The ‘big question’ about the ‘Morbi horror’ on CNN News 18 Monday morning was, “Why did no one monitor the crowd?”. TV 9 Bharatvarsh wanted to know, “Why were there more than 400 on the bridge when only 100 were allowed?” “How did the bridge break within 15 days of its repair?” queried Zee News. “How did a private company reopen the (public) bridge?” asked NDTV India. “If the civic authorities had inspected the bridge, could this tragedy have been prevented?” it added. “Why was due diligence not done? Will the perpetrators ‘go scot free?’” asked CNN News 18.

By late Monday afternoon, Times Now had an answer: there were many unanswered questions, it announced and hinted darkly at a #Morbi cover-up. Republic TV was more forthright — ‘Greed has led to tragedy’, was one of its headlines. India Today agreed: ‘Profit in mind, sent kids to death’. “More than 500 tickets were sold out of greed,” said its sister channel, Aaj Tak. When Times Now found the Oreva headquarters in Ahmedabad deserted and closed, its intrepid reporter tried to call the CMD on the air. “It is switched off … (this is) nothing short of murder…”

Many channels, like Zee News, India TV showed us visuals of the rusty cables holding up the bridge to support the charge of ‘corruption’ (Aaj Tak). Channels also focused their attention on the victims, often in descriptive, colorful prose: “Do the lives of the poor not count?” asked NDTV India. “The ticket of death—Victims seen dangling from the bridge” (Republic TV).

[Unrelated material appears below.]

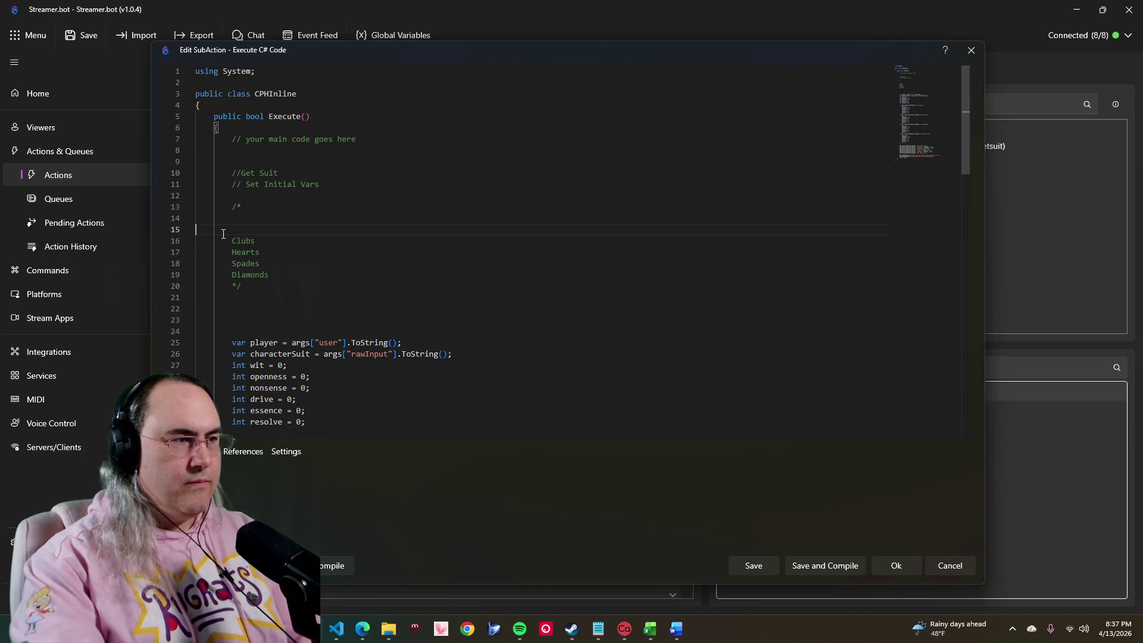
key(BackSpace)
key(BackSpace)
Step: Delete the blank lines around the Get Suit comment and above the variables
click(269, 193)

ABP News thought about the parents of the children who died: “They watched as their children’s hopes died with them,” said its reporter. Aaj Tak visited the home of a 19-year-old victim — all we saw were stony-faced woman; a teenage boy crying pitifully, because his 6-year-old sister had died (Zee Hindustan); in ‘I saw death’, Zee News went to the hospital that PM Narendra Modi visited on Tuesday, and spoke to some of the casualties—one injured man looked completely dazed as he haltingly replied and you wondered why the channels couldn’t have left him alone. Aaj Tak tried to interview a man who lost his wife and two kids — “I can’t speak,” he said, tears gathering in his eyes. On TV9, the parents of a victim recounted how their son went out and never came back. They found his motorcycle at the riverfront.


Also read: Suspension of responsibility in Morbi bridge tragedy & no Nehru to blame this time


Camera and the PM

When PM Modi arrived in Morbi, Tuesday afternoon, the news channels were on the look-out for him. “We can see the helicopter (with the PM)—first pictures on Times Now Navbharat”, intoned the channel’s reporter, staring up at a milky sky and the whirring flying machine.

A few reporters got somewhat carried away: on Republic TV, one claimed that the PM had been holding “non-stop meetings 24×7” on the incident. Others were busy reading Modi’s mind: “He will want to know who was responsible… how did this happen…” said the CNN News 18 correspondent. “The PM always takes a futuristic view,” explained India TV’s man at ground zero.

Let CNN News 18 have the last word: on Tuesday, it announced almost in despair, “No lessons learnt from the Morbi tragedy”, and showed video clips of a car getting stuck on a narrow suspension bridge in Karnataka.

The author tweets @shailajabajpai. Views are personal.